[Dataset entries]
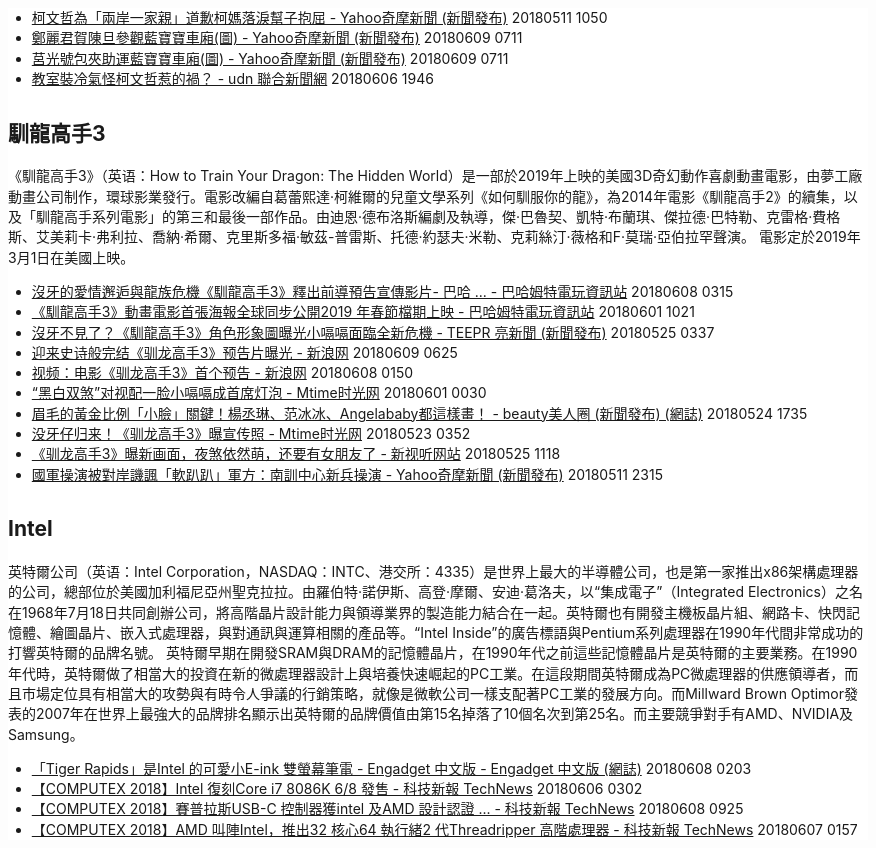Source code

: - [柯文哲為「兩岸一家親」道歉柯媽落淚幫子抱屈 - Yahoo奇摩新聞 (新聞發布)](https://tw.news.yahoo.com/%E6%9F%AF%E6%96%87%E5%93%B2%E7%82%BA-%E5%85%A9%E5%B2%B8-%E5%AE%B6%E8%A6%AA-%E9%81%93%E6%AD%89-%E6%9F%AF%E5%AA%BD%E8%90%BD%E6%B7%9A%E5%B9%AB%E5%AD%90%E6%8A%B1%E5%B1%88-100521609.html "柯文哲為「兩岸一家親」道歉柯媽落淚幫子抱屈 - Yahoo奇摩新聞 (新聞發布)") 20180511 1050
- [鄭麗君賀陳旦參觀藍寶寶車廂(圖) - Yahoo奇摩新聞 (新聞發布)](https://tw.news.yahoo.com/%E9%84%AD%E9%BA%97%E5%90%9B%E8%B3%80%E9%99%B3%E6%97%A6%E5%8F%83%E8%A7%80%E8%97%8D%E5%AF%B6%E5%AF%B6%E8%BB%8A%E5%BB%82-%E5%9C%96-065737543.html "鄭麗君賀陳旦參觀藍寶寶車廂(圖) - Yahoo奇摩新聞 (新聞發布)") 20180609 0711
- [莒光號包夾助運藍寶寶車廂(圖) - Yahoo奇摩新聞 (新聞發布)](https://tw.news.yahoo.com/%E8%8E%92%E5%85%89%E8%99%9F%E5%8C%85%E5%A4%BE%E5%8A%A9%E9%81%8B%E8%97%8D%E5%AF%B6%E5%AF%B6%E8%BB%8A%E5%BB%82-%E5%9C%96-065737263.html "莒光號包夾助運藍寶寶車廂(圖) - Yahoo奇摩新聞 (新聞發布)") 20180609 0711
- [教室裝冷氣怪柯文哲惹的禍？ - udn 聯合新聞網](https://udn.com/news/story/11321/3184645 "教室裝冷氣怪柯文哲惹的禍？ - udn 聯合新聞網") 20180606 1946

## 馴龍高手3

《馴龍高手3》（英语：How to Train Your Dragon: The Hidden World）是一部於2019年上映的美國3D奇幻動作喜劇動畫電影，由夢工廠動畫公司制作，環球影業發行。電影改編自葛蕾熙達·柯維爾的兒童文學系列《如何馴服你的龍》，為2014年電影《馴龍高手2》的續集，以及「馴龍高手系列電影」的第三和最後一部作品。由迪恩·德布洛斯編劇及執導，傑·巴魯契、凱特·布蘭琪、傑拉德·巴特勒、克雷格·費格斯、艾美莉卡·弗利拉、喬納·希爾、克里斯多福·敏茲-普雷斯、托德·約瑟夫·米勒、克莉絲汀·薇格和F·莫瑞·亞伯拉罕聲演。
電影定於2019年3月1日在美國上映。
- [沒牙的愛情邂逅與龍族危機《馴龍高手3》釋出前導預告宣傳影片- 巴哈 ... - 巴哈姆特電玩資訊站](https://gnn.gamer.com.tw/9/163729.html "沒牙的愛情邂逅與龍族危機《馴龍高手3》釋出前導預告宣傳影片- 巴哈 ... - 巴哈姆特電玩資訊站") 20180608 0315
- [《馴龍高手3》動畫電影首張海報全球同步公開2019 年春節檔期上映 - 巴哈姆特電玩資訊站](https://gnn.gamer.com.tw/2/163452.html "《馴龍高手3》動畫電影首張海報全球同步公開2019 年春節檔期上映 - 巴哈姆特電玩資訊站") 20180601 1021
- [沒牙不見了？《馴龍高手3》角色形象圖曝光小嗝嗝面臨全新危機 - TEEPR 亮新聞 (新聞發布)](https://www.teepr.com/975711/adonishong/%E9%A6%B4%E9%BE%8D%E9%AB%98%E6%89%8B3%E8%A7%92%E8%89%B2%E5%BD%A2%E8%B1%A1%E5%9C%96%E6%9B%9D%E5%85%89/ "沒牙不見了？《馴龍高手3》角色形象圖曝光小嗝嗝面臨全新危機 - TEEPR 亮新聞 (新聞發布)") 20180525 0337
- [迎来史诗般完结《驯龙高手3》预告片曝光 - 新浪网](https://tech.sina.com.cn/roll/2018-06-09/doc-ihcscwxa8628102.shtml "迎来史诗般完结《驯龙高手3》预告片曝光 - 新浪网") 20180609 0625
- [视频：电影《驯龙高手3》首个预告 - 新浪网](http://video.sina.com.cn/p/ent/m/f/hlw/doc/2018-06-08/095068827344.html "视频：电影《驯龙高手3》首个预告 - 新浪网") 20180608 0150
- [“黑白双煞”对视配一脸小嗝嗝成首席灯泡 - Mtime时光网](http://news.mtime.com/2018/06/01/1581092.html "“黑白双煞”对视配一脸小嗝嗝成首席灯泡 - Mtime时光网") 20180601 0030
- [眉毛的黃金比例「小臉」關鍵！楊丞琳、范冰冰、Angelababy都這樣畫！ - beauty美人圈 (新聞發布) (網誌)](https://www.beauty321.com/post/16578 "眉毛的黃金比例「小臉」關鍵！楊丞琳、范冰冰、Angelababy都這樣畫！ - beauty美人圈 (新聞發布) (網誌)") 20180524 1735
- [没牙仔归来！《驯龙高手3》曝宣传照 - Mtime时光网](http://news.mtime.com/2018/05/23/1580848.html "没牙仔归来！《驯龙高手3》曝宣传照 - Mtime时光网") 20180523 0352
- [《驯龙高手3》曝新画面，夜煞依然萌，还要有女朋友了 - 新视听网站](http://news.jnnc.com/ent/2018/0525/683689.shtml "《驯龙高手3》曝新画面，夜煞依然萌，还要有女朋友了 - 新视听网站") 20180525 1118
- [國軍操演被對岸譏諷「軟趴趴」軍方：南訓中心新兵操演 - Yahoo奇摩新聞 (新聞發布)](https://tw.news.yahoo.com/%E5%9C%8B%E8%BB%8D%E6%93%8D%E6%BC%94%E8%A2%AB%E5%B0%8D%E5%B2%B8%E8%AD%8F%E8%AB%B7-%E8%BB%9F%E8%B6%B4%E8%B6%B4-%E8%BB%8D%E6%96%B9-%E5%8D%97%E8%A8%93%E4%B8%AD%E5%BF%83%E6%96%B0%E5%85%B5%E6%93%8D%E6%BC%94-225427696.html "國軍操演被對岸譏諷「軟趴趴」軍方：南訓中心新兵操演 - Yahoo奇摩新聞 (新聞發布)") 20180511 2315

## Intel

英特爾公司（英语：Intel Corporation，NASDAQ：INTC、港交所：4335）是世界上最大的半導體公司，也是第一家推出x86架構處理器的公司，總部位於美國加利福尼亞州聖克拉拉。由羅伯特·諾伊斯、高登·摩爾、安迪·葛洛夫，以“集成電子”（Integrated Electronics）之名在1968年7月18日共同創辦公司，將高階晶片設計能力與領導業界的製造能力結合在一起。英特爾也有開發主機板晶片組、網路卡、快閃記憶體、繪圖晶片、嵌入式處理器，與對通訊與運算相關的產品等。“Intel Inside”的廣告標語與Pentium系列處理器在1990年代間非常成功的打響英特爾的品牌名號。
英特爾早期在開發SRAM與DRAM的記憶體晶片，在1990年代之前這些記憶體晶片是英特爾的主要業務。在1990年代時，英特爾做了相當大的投資在新的微處理器設計上與培養快速崛起的PC工業。在這段期間英特爾成為PC微處理器的供應領導者，而且市場定位具有相當大的攻勢與有時令人爭議的行銷策略，就像是微軟公司一樣支配著PC工業的發展方向。而Millward Brown Optimor發表的2007年在世界上最強大的品牌排名顯示出英特爾的品牌價值由第15名掉落了10個名次到第25名。而主要競爭對手有AMD、NVIDIA及Samsung。
- [「Tiger Rapids」是Intel 的可愛小E-ink 雙螢幕筆電 - Engadget 中文版 - Engadget 中文版 (網誌)](https://chinese.engadget.com/2018/06/07/intel-tiger-rapids-dual-screen-e-ink-hands-on/ "「Tiger Rapids」是Intel 的可愛小E-ink 雙螢幕筆電 - Engadget 中文版 - Engadget 中文版 (網誌)") 20180608 0203
- [【COMPUTEX 2018】Intel 復刻Core i7 8086K 6/8 發售 - 科技新報 TechNews](http://technews.tw/2018/06/06/core-i7-8086k-release-date-june-8/ "【COMPUTEX 2018】Intel 復刻Core i7 8086K 6/8 發售 - 科技新報 TechNews") 20180606 0302
- [【COMPUTEX 2018】賽普拉斯USB-C 控制器獲intel 及AMD 設計認證 ... - 科技新報 TechNews](http://finance.technews.tw/2018/06/08/cypress/ "【COMPUTEX 2018】賽普拉斯USB-C 控制器獲intel 及AMD 設計認證 ... - 科技新報 TechNews") 20180608 0925
- [【COMPUTEX 2018】AMD 叫陣Intel，推出32 核心64 執行緒2 代Threadripper 高階處理器 - 科技新報 TechNews](https://finance.technews.tw/2018/06/07/amd-threadripper/ "【COMPUTEX 2018】AMD 叫陣Intel，推出32 核心64 執行緒2 代Threadripper 高階處理器 - 科技新報 TechNews") 20180607 0157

PROBLEM REQUIREMENTS: Reproduce verbatim the lines from the rows above, starting at the line that contains "to Train Your" and ending at the line that contains "- [《馴龍高手3》動畫電影首張海報全球同步公開2019 年春節檔期上映", with both of those lines included.

SOLUTION FOR THIS EXERCISE:
《馴龍高手3》（英语：How to Train Your Dragon: The Hidden World）是一部於2019年上映的美國3D奇幻動作喜劇動畫電影，由夢工廠動畫公司制作，環球影業發行。電影改編自葛蕾熙達·柯維爾的兒童文學系列《如何馴服你的龍》，為2014年電影《馴龍高手2》的續集，以及「馴龍高手系列電影」的第三和最後一部作品。由迪恩·德布洛斯編劇及執導，傑·巴魯契、凱特·布蘭琪、傑拉德·巴特勒、克雷格·費格斯、艾美莉卡·弗利拉、喬納·希爾、克里斯多福·敏茲-普雷斯、托德·約瑟夫·米勒、克莉絲汀·薇格和F·莫瑞·亞伯拉罕聲演。
電影定於2019年3月1日在美國上映。
- [沒牙的愛情邂逅與龍族危機《馴龍高手3》釋出前導預告宣傳影片- 巴哈 ... - 巴哈姆特電玩資訊站](https://gnn.gamer.com.tw/9/163729.html "沒牙的愛情邂逅與龍族危機《馴龍高手3》釋出前導預告宣傳影片- 巴哈 ... - 巴哈姆特電玩資訊站") 20180608 0315
- [《馴龍高手3》動畫電影首張海報全球同步公開2019 年春節檔期上映 - 巴哈姆特電玩資訊站](https://gnn.gamer.com.tw/2/163452.html "《馴龍高手3》動畫電影首張海報全球同步公開2019 年春節檔期上映 - 巴哈姆特電玩資訊站") 20180601 1021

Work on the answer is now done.